Supplied passage:
........

Specifically designed to allow you to authenticate once and then use that as a proof of work across multiple sites, without revealing your identity as being connected across those sites. Here's the math: https://blog.cloudflare.com/privacy-pass-the-math/
I'm not so hot on this stuff so this might be answered or clear on the site and I didn't get it - can the other sites tell who authenticated you? Can the authenticator add metadata?
I'm wondering about other use cases, using it to prove you've paid for something, or donated perhaps. Or passed a daily quiz/challenge. I feel like there's some fun ways of using this.
It's a start. reCAPTCHA is a notorious pain in the arse for anyone whose browser isn't Chrome and for anyone who doesn't keep cookies. I'm not sure if hCaptcha will be better, but it's hard to imagine it being any worse.
By now, I almost immediately close a page with a reCAPTCHA, because the stream of buses, traffic lights, and cycles never seems to end when you're using Firefox. And then it says "too many requests from this computer" and refuses to continue.
I'm amazed Mozilla hasn't sued Google for discriminating against their browser - I also use Firefox and suffer endlessly using privacy tools. I can prove there are no more busses and I'm 100% right, but I can predict 100% of the time it'll say "please try again".
The pattern seems to be 2/3 'right' guesses. on sites like eBay, the captcha is broke on firefox. I complete it, and it says "you need to resubmit this form again", and reloads the entire page.
That's the cost of privacy; broken pages and refused access because Google says "NO!".
And businesses are okay with Google denying them money. I wonder if they did a cost/ben analysis if they find it worthwhile.
Thanks to Google, I've actually saved quite a bit of money, they lost out hundreds recently when their automated systems decided to refuse my transaction. Their loss and my gain.
>I can prove there are no more busses and I'm 100% right, but I can predict 100% of the time it'll say "please try again".
I frequently run into the same issue of having correct answers rejected, and have read posts from many others who experience the same. At some point I started intentionally picking random squares for the first couple image sets. Interestingly, it doesn't seem to end up taking any more submissions overall than when I try to pick the right answers from the start.
Plus, polluting Google's free work data set ever so slightly gives me a small amount of pleasure.
I wonder why they don’t negotiate with Msft to use Bing or even DDG instead. Seems... incredibly odd... to put oneself in a position where a third party is directly antagonizing your users, reducing your user satisfaction and likely dramatically increasing churn, but you can’t do anything about it because that same party is your main source of funding.
(Disclaimer, I work at msft. Nowhere near this though).
The fact that they’re still on google even though google is screwing over their userbase? I don’t use Firefox because of how difficult it makes captcha. There are others like me.
If they are negotiating with other providers, they certainly aren’t doing a very good job of it.
If I recall correctly, the last time I checked Google's support for Mozilla was in the hundreds of millions per year. I would be shocked if DDG could afford even 10% of that, even as an investment they expected to recoup through additional advertising revenue.
> And businesses are okay with Google denying them money
Make sure they know. I write to sites and tell them they just lost a customer because Google doesn't give a shit. I've gotten replies from smaller outfits that had no idea what was going on.

........

Tasks to complete:
**a.** According to the forum thread, what happens on eBay after a commenter completes the captcha in Firefox?
**b.** Retype the forum thread word for word between "That's the cost" and "from the start.", inclusive.

Provided data:

........

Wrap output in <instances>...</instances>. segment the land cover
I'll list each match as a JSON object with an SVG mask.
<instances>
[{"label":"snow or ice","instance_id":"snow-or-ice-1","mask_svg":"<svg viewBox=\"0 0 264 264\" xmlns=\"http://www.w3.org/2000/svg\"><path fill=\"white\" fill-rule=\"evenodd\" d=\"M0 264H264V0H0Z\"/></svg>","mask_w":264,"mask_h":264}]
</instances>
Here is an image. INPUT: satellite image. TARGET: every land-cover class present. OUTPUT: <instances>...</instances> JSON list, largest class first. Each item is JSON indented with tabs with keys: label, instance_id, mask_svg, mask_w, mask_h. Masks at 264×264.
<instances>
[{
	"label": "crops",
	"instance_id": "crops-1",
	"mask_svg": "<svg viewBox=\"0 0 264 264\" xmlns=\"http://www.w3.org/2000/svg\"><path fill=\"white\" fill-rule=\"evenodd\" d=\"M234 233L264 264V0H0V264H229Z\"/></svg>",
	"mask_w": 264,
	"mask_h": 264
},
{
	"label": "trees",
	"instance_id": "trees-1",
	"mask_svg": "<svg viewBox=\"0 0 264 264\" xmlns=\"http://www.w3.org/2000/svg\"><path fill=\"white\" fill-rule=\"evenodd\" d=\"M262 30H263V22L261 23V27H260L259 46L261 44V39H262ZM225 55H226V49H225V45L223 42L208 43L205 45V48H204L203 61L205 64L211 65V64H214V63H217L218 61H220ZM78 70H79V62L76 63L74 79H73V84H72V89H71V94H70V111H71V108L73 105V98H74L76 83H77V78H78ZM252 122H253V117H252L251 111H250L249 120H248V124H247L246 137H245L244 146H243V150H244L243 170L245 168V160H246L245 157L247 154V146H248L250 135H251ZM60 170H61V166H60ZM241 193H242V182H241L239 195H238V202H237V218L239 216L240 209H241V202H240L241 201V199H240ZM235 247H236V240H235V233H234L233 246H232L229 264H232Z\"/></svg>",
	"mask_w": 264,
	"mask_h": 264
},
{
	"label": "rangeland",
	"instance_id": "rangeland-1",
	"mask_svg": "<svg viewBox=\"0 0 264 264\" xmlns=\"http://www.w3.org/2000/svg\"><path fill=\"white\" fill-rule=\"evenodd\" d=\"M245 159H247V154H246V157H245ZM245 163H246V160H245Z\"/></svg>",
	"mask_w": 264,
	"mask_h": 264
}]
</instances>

........

Solutions:
**a.** It says "you need to resubmit this form again" and reloads the entire page.

**b.**
That's the cost of privacy; broken pages and refused access because Google says "NO!".
And businesses are okay with Google denying them money. I wonder if they did a cost/ben analysis if they find it worthwhile.
Thanks to Google, I've actually saved quite a bit of money, they lost out hundreds recently when their automated systems decided to refuse my transaction. Their loss and my gain.
>I can prove there are no more busses and I'm 100% right, but I can predict 100% of the time it'll say "please try again".
I frequently run into the same issue of having correct answers rejected, and have read posts from many others who experience the same. At some point I started intentionally picking random squares for the first couple image sets. Interestingly, it doesn't seem to end up taking any more submissions overall than when I try to pick the right answers from the start.